Do you think that this would work in your case?

case class OsmSqlEntity(
                         id: Long,
                         `type`: OSMTypes.Value,
                         latitude: Double,
                         longitude: Double,
                         nodes: Seq[Long],
                         relations: Seq[RelationMemberEntity],
                         tags: Map[String, String]
                       )

I think this is an interesting topic. If you check the https://github.com/woltapp/spark-osm-datasource#schema, it use a similar structure which also includes common entity fields (but it's weird it set visible for way & relation as false).

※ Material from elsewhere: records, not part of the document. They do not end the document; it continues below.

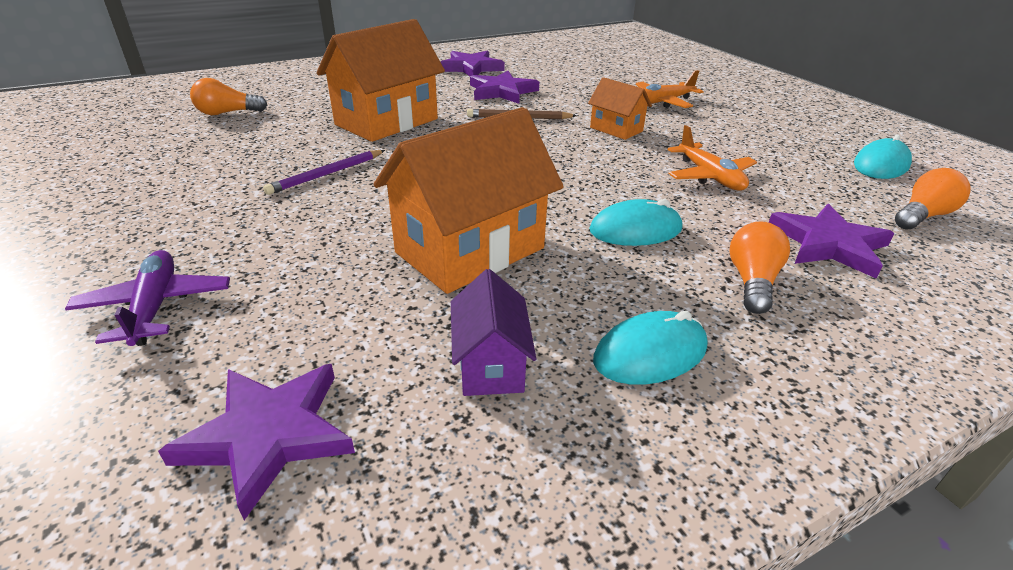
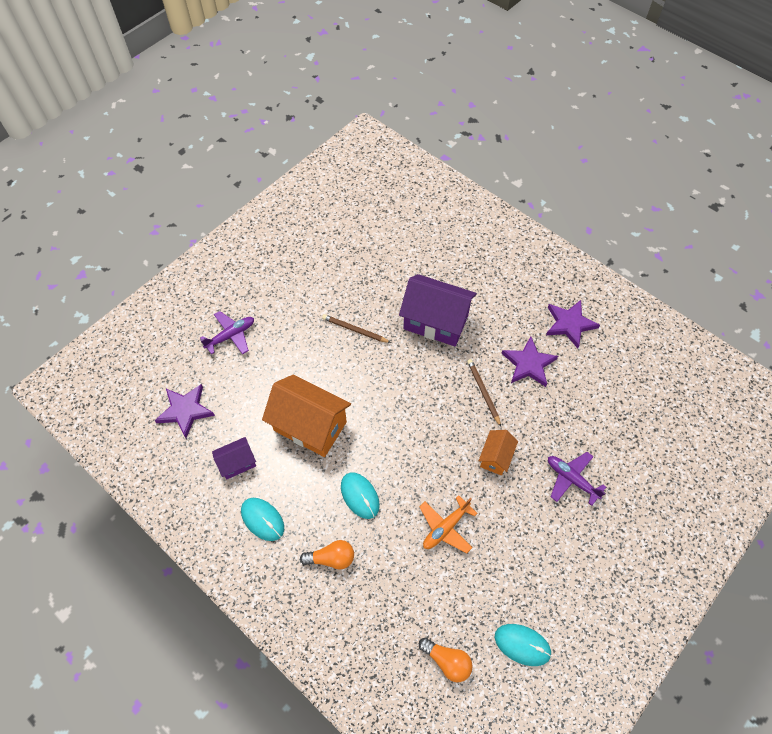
camera: 70 degrees right, 25 degrees up
(227, 113) = (405, 238): orange light bulb -> none
(327, 174) = (355, 330): purple pencil -> brown pencil
(386, 122) = (436, 322): orange house -> purple house
(662, 102) = (571, 479): orange plane -> purple plane
(828, 244) = (385, 599): purple star -> none

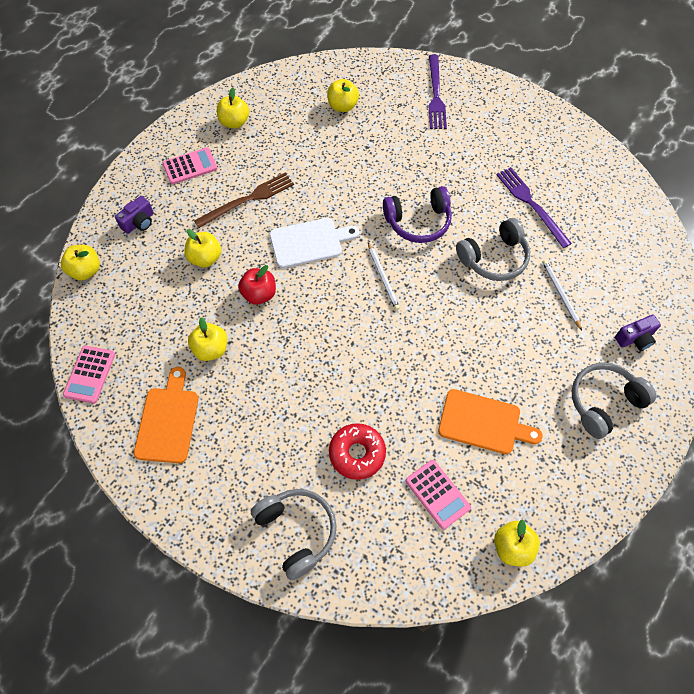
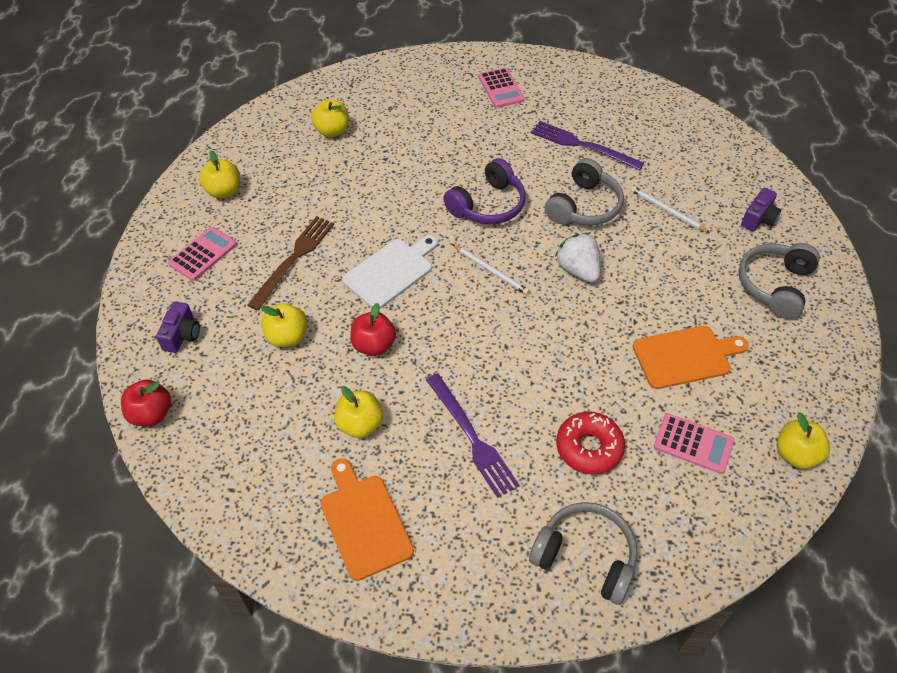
camera: 30 degrees left, 10 degrees down
(85, 270) = (151, 414): yellow apple -> red apple
(90, 374) = (235, 521): pink calculator -> pink calculator (500, 88)
(435, 95) = (420, 86): purple fork -> purple fork (472, 437)
(450, 309) = (578, 270): none -> white strawberry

And for java based like https://github.com/adrianulbona/osm-parquetizer/tree/master/src/main/java/io/github/adrianulbona/osm/parquet/convertor, it follows a structure with common abstract class and following three types entities (node & way & relation). I see, it seems osm4scala current didn't include those common fields (user, uid, visible, changsetId). Which may need in some cases.

My preference is adding the common fields in your current OsmSqlEntity case class, or had a reader which read specifically one type of OSMType with strong type schema.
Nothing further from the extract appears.